Description of the task: Extract every line below, verbatim.
*** Dataset excerpt Section Begins ***
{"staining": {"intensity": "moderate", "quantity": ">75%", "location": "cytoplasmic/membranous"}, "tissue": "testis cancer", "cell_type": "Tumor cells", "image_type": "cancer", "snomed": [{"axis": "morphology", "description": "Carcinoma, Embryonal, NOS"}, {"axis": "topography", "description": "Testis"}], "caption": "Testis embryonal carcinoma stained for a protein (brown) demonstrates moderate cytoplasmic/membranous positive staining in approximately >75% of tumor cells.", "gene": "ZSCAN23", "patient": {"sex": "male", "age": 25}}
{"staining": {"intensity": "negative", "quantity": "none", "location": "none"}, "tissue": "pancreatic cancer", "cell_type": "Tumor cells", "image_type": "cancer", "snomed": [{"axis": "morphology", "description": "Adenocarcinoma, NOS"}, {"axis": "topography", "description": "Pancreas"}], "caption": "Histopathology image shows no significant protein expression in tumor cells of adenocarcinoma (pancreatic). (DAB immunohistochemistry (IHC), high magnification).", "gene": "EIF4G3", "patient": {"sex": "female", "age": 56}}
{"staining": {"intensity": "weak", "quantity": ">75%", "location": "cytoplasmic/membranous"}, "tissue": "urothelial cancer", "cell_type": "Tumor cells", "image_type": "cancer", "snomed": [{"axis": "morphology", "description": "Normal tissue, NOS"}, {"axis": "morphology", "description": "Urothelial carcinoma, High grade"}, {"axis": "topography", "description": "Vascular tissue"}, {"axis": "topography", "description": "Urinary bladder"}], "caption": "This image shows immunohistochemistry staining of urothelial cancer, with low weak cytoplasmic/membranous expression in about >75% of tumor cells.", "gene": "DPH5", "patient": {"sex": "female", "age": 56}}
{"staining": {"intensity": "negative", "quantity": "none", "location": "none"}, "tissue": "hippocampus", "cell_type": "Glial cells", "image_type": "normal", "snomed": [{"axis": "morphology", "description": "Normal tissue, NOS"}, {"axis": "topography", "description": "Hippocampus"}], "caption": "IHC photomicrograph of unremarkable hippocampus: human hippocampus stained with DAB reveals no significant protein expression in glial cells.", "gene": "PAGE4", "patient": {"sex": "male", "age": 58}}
*** Dataset excerpt Section Ends ***
Reply to the exercise:
{"staining": {"intensity": "moderate", "quantity": ">75%", "location": "cytoplasmic/membranous"}, "tissue": "testis cancer", "cell_type": "Tumor cells", "image_type": "cancer", "snomed": [{"axis": "morphology", "description": "Carcinoma, Embryonal, NOS"}, {"axis": "topography", "description": "Testis"}], "caption": "Testis embryonal carcinoma stained for a protein (brown) demonstrates moderate cytoplasmic/membranous positive staining in approximately >75% of tumor cells.", "gene": "ZSCAN23", "patient": {"sex": "male", "age": 25}}
{"staining": {"intensity": "negative", "quantity": "none", "location": "none"}, "tissue": "pancreatic cancer", "cell_type": "Tumor cells", "image_type": "cancer", "snomed": [{"axis": "morphology", "description": "Adenocarcinoma, NOS"}, {"axis": "topography", "description": "Pancreas"}], "caption": "Histopathology image shows no significant protein expression in tumor cells of adenocarcinoma (pancreatic). (DAB immunohistochemistry (IHC), high magnification).", "gene": "EIF4G3", "patient": {"sex": "female", "age": 56}}
{"staining": {"intensity": "weak", "quantity": ">75%", "location": "cytoplasmic/membranous"}, "tissue": "urothelial cancer", "cell_type": "Tumor cells", "image_type": "cancer", "snomed": [{"axis": "morphology", "description": "Normal tissue, NOS"}, {"axis": "morphology", "description": "Urothelial carcinoma, High grade"}, {"axis": "topography", "description": "Vascular tissue"}, {"axis": "topography", "description": "Urinary bladder"}], "caption": "This image shows immunohistochemistry staining of urothelial cancer, with low weak cytoplasmic/membranous expression in about >75% of tumor cells.", "gene": "DPH5", "patient": {"sex": "female", "age": 56}}
{"staining": {"intensity": "negative", "quantity": "none", "location": "none"}, "tissue": "hippocampus", "cell_type": "Glial cells", "image_type": "normal", "snomed": [{"axis": "morphology", "description": "Normal tissue, NOS"}, {"axis": "topography", "description": "Hippocampus"}], "caption": "IHC photomicrograph of unremarkable hippocampus: human hippocampus stained with DAB reveals no significant protein expression in glial cells.", "gene": "PAGE4", "patient": {"sex": "male", "age": 58}}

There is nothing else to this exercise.